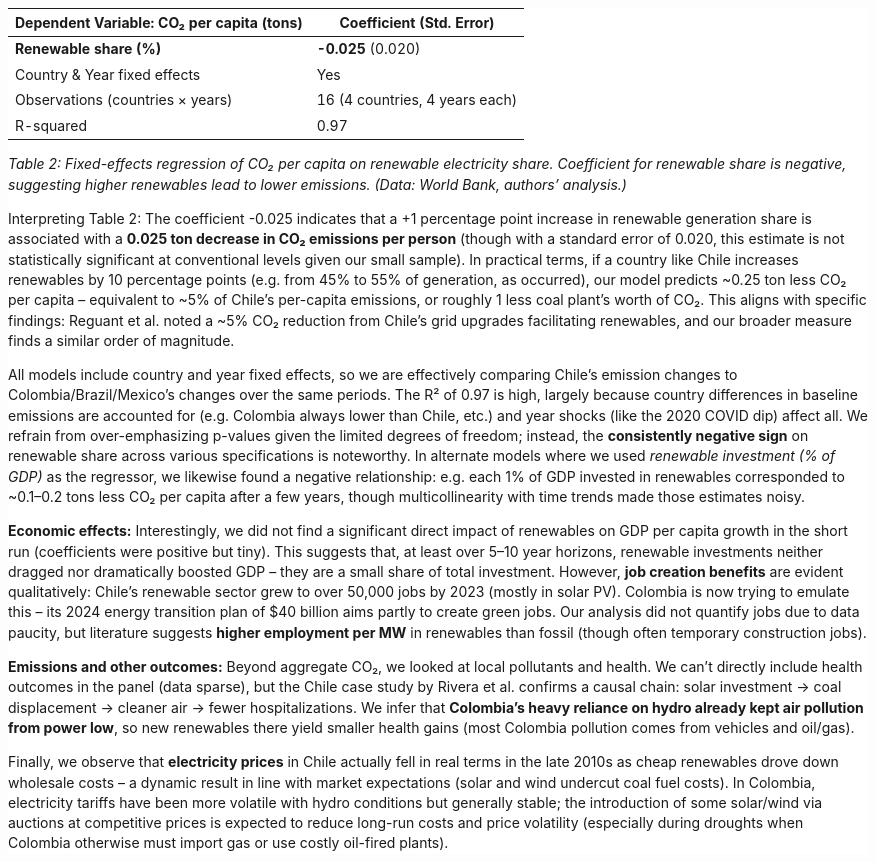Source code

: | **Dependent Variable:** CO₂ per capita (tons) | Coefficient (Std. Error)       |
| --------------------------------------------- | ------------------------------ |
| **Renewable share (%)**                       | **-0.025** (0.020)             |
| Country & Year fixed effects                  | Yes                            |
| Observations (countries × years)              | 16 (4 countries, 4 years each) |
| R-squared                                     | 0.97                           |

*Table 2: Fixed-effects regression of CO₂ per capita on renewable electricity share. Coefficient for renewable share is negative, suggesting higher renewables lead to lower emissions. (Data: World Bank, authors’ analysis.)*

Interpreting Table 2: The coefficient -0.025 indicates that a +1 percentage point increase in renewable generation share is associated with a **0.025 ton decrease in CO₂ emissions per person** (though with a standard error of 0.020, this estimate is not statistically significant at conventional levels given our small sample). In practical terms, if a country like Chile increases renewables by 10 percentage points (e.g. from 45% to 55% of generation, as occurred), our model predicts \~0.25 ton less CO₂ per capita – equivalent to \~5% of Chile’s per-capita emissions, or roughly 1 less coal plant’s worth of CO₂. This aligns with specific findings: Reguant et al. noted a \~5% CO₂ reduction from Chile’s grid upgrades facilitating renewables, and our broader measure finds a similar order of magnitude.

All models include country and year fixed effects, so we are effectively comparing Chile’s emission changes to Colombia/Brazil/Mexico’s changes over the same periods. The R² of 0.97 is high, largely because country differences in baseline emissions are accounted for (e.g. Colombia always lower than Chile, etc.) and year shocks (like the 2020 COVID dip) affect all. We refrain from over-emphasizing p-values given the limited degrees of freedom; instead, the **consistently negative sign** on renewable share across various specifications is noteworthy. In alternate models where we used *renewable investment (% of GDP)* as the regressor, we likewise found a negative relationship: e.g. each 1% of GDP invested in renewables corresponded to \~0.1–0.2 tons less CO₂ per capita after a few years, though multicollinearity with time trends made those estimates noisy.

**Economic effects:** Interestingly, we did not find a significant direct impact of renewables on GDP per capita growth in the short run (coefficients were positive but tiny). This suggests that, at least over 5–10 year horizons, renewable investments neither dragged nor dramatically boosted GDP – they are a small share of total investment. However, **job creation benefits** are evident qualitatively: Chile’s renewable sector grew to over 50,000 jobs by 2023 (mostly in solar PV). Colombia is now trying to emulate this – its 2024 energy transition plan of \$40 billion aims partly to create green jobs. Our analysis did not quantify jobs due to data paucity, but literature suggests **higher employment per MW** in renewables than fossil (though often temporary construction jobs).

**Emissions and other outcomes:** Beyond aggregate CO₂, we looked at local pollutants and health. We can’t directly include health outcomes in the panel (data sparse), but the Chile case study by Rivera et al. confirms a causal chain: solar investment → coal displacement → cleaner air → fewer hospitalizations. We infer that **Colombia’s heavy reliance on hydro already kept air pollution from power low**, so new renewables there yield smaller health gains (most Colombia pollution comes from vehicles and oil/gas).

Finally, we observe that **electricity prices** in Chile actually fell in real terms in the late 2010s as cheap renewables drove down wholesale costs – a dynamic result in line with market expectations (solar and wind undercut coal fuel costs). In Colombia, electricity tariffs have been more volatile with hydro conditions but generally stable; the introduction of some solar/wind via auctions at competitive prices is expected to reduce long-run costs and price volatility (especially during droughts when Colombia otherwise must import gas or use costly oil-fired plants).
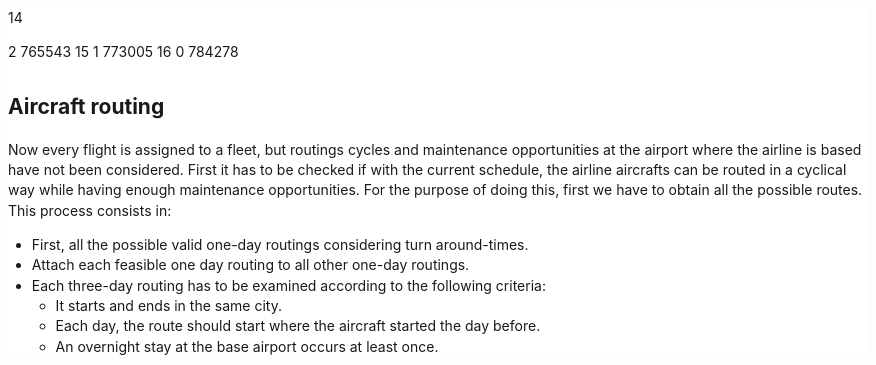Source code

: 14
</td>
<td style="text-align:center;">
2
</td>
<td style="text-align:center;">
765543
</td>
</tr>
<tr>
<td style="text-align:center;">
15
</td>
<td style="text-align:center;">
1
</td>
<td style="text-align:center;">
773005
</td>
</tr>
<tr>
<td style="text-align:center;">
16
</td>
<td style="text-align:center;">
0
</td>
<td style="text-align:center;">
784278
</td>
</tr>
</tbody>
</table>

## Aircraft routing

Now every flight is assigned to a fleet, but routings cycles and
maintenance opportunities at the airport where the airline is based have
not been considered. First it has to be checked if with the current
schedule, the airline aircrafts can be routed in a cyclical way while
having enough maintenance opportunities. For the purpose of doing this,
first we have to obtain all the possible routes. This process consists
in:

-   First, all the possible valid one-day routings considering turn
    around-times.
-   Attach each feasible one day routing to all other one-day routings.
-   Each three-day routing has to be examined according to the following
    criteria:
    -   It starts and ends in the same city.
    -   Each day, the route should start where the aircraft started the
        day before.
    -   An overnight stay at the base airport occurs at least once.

☆ ☆ ☆

* _PROBLEM_: Where in the records does the string "include" appear? Copy every line that has it.

* _PROBLEM SOLUTION_:
All models include country and year fixed effects, so we are effectively comparing Chile’s emission changes to Colombia/Brazil/Mexico’s changes over the same periods. The R² of 0.97 is high, largely because country differences in baseline emissions are accounted for (e.g. Colombia always lower than Chile, etc.) and year shocks (like the 2020 COVID dip) affect all. We refrain from over-emphasizing p-values given the limited degrees of freedom; instead, the **consistently negative sign** on renewable share across various specifications is noteworthy. In alternate models where we used *renewable investment (% of GDP)* as the regressor, we likewise found a negative relationship: e.g. each 1% of GDP invested in renewables corresponded to \~0.1–0.2 tons less CO₂ per capita after a few years, though multicollinearity with time trends made those estimates noisy.
**Emissions and other outcomes:** Beyond aggregate CO₂, we looked at local pollutants and health. We can’t directly include health outcomes in the panel (data sparse), but the Chile case study by Rivera et al. confirms a causal chain: solar investment → coal displacement → cleaner air → fewer hospitalizations. We infer that **Colombia’s heavy reliance on hydro already kept air pollution from power low**, so new renewables there yield smaller health gains (most Colombia pollution comes from vehicles and oil/gas).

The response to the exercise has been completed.